**Given records:**
┌──

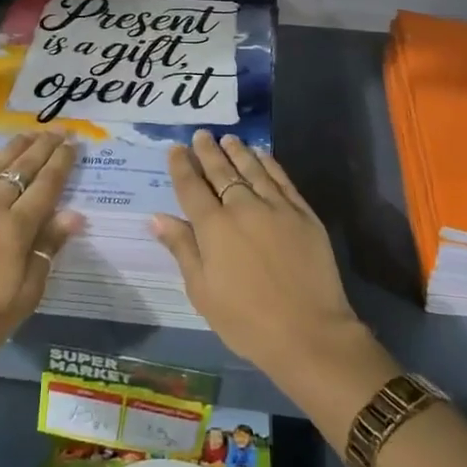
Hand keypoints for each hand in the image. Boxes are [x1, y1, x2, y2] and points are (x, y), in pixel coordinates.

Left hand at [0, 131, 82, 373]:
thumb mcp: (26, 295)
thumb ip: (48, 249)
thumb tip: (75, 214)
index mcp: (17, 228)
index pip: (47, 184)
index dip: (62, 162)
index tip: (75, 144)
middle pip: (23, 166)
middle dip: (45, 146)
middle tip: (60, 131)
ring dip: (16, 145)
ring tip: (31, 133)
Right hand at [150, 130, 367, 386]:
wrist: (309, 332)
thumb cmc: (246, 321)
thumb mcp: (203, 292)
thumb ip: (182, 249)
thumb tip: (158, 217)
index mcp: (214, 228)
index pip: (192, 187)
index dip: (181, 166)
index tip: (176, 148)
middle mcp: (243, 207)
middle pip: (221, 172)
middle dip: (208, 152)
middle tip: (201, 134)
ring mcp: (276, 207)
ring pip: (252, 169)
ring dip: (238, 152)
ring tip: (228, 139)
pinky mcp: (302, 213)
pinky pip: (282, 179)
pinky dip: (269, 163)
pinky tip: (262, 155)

└──
┌──

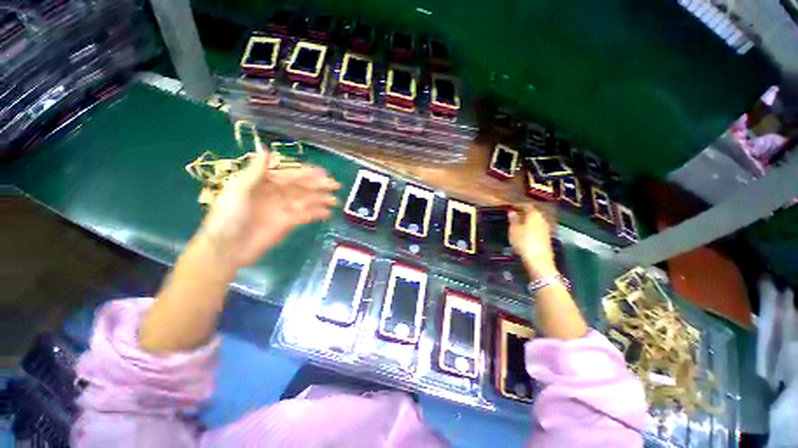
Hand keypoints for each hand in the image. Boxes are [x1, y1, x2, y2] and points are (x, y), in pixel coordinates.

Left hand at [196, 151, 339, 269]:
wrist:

└──
┌──

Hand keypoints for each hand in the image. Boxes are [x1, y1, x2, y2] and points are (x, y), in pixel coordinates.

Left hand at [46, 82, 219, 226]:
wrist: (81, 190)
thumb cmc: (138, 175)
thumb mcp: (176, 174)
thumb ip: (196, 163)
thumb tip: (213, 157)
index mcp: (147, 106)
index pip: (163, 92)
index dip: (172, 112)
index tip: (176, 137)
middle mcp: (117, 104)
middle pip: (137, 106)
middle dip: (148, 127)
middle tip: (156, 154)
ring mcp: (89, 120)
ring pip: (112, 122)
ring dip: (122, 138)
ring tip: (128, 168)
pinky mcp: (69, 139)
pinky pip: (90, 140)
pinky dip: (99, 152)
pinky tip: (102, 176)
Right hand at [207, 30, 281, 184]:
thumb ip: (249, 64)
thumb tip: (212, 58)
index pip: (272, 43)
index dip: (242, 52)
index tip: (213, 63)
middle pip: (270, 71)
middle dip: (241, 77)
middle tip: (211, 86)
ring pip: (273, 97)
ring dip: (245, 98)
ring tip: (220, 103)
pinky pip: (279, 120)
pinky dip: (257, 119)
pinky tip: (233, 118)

└──

**Exercise requirements:**
Scan the records above for the string "hand", then copy each line where it turns up.

**Answer to this problem:**
Hand keypoints for each hand in the image. Boxes are [x1, y1, x2, y2] and points are (x, y), in pixel coordinates.
Left hand at [0, 131, 82, 373]:
Right hand at [150, 130, 367, 386]:
Hand keypoints for each hand in the image. Boxes are [x1, y1, x2, y2] and points are (x, y), in pixel coordinates.
Left hand at [196, 151, 339, 269]:
Hand keypoints for each hand in the image. Boxes are [x1, y1, x2, y2] and points are (x, y), in pixel coordinates.
Left hand at [46, 82, 219, 226]:
Right hand at [207, 30, 281, 184]:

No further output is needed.